Incident Response - Malware/Reverse Engineer

Position: Incident Response - Reverse Engineer/Malware Analyst
Location: Washington DC (Metro Accessible)
Onsite: Hybrid (2 days a week)
Duration: Long Term Contract

Overview:

• 8+ years of Incident Response experience, preferably in a large and/or global organization.
• Remediate security incidents and respond to suspicious emails.
• Develop recommendations intended to enhance security over the medium-to-long term planning horizon.
• Automate Security incident and threat hunting runbooks using XSOAR.
• Document Security incidents reports and forensic reports.
• Modification skills, preferably with Python.
• Bachelor's degree in computer science, information technology, systems engineering, or a related field.
• Commiserate certification preferred.

Objectives:

• Participate in all the phases of incident response process, including detection, containment, eradication, and post-incident reporting.
• Conduct thorough investigative actions based on security events and remediate as dictated by standard operating procedures.
• Timely identification, collection, correlation, and dissemination of threat intelligence through the use of various security systems (e.g.
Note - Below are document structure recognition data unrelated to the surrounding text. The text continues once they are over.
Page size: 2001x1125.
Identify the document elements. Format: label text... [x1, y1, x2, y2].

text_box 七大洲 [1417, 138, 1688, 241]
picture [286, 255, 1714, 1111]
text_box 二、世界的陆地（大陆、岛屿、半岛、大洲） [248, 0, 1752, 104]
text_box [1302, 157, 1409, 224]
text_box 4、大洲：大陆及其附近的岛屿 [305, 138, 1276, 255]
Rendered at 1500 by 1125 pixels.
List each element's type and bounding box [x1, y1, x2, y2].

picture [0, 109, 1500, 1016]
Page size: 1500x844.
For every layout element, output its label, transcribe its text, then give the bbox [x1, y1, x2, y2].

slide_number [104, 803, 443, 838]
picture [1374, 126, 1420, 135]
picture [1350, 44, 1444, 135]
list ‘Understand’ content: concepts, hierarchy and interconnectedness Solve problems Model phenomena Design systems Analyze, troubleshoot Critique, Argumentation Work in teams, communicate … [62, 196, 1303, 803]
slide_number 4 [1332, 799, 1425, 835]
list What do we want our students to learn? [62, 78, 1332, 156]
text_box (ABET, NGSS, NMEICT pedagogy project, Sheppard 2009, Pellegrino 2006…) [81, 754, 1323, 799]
SIEM system, IDS/IPS, scanners).
• Detect and respond to intrusion or security breaches.
• Perform malware analysis, using available tools, techniques and standard operating procedures.
• Document vulnerabilities and exploits used while analyzing a malware.
• Perform research on vulnerabilities, exploits, zero-day Malware and then provide early alerts to Security Engineering team along with mitigation strategy.
• Ensure the accuracy and integrity of information throughout reporting.
• Assist the Incident response lead in developing and setting up frameworks for developing incident response toolkit.
• Assist in the designing and development of tools for detection, protection, containment of malicious activity.
• Monitor access control and authorization systems and practices.
• Conduct research pertaining to the malware, intrusions, etc. and the latest techniques for combating them.
• Respond to day-to-day security requests relating to Logrhythm operations.
• Support Security Engineers in developing data and reports.
• Provide escalated response and support to intrusion or security breach investigations.
• Automate security management processes including alerting, network management.
• Assess, design, and recommend security incident avoidance platform based on systems resiliency models.
• Monitor access control and authorization systems and practices of security architecture.
• Identify commonalities and differences between malware samples for purposes of grouping or classifying for attribution purposes.
• Perform research on vulnerabilities, exploits, zero-day Malware and then provide early alerts to Security Engineering team along with mitigation strategy.
• Ensure the accuracy and integrity of information throughout reporting.
• Provide technical input on threat and vulnerability risks.
• Support all aspects of Security Information and Event Management initiative.
• Support the establishment, enhancement, and continual improvement of an integrated set of correlation rules, alerts, searches, reports, and responses.
• Coordinate and conduct an event collection, log management, event management, compliance automation, and identity monitoring activities.
• Tune Logrhythm performance and event data quality to maximized Logrhythm system efficiency and detection capabilities.
• Continuously improve security monitoring program leveraging log analysis, data mining and security alerting (SIEM).
• Assist with analyst using Logrhythm and other tools to detect and respond to IT security incidents.
• Must be able to support data collection from a large, complex server and network infrastructure and user base.
• Periodically review an existing intelligence feed maintained in SIEM tool to remove false positives.
• Configure Security rules and policies in Azure services and ensure alerting is configured via MCAS.
• Leverage Azure Advanced Threat hunting and KQL to perform investigation on the alerts that are generated and escalated by Security Monitoring.
• Perform Disk and Memory forensics using Access Data and Encase.
• Perform Top-talker analysis and identify anomalies using Riverbed solution.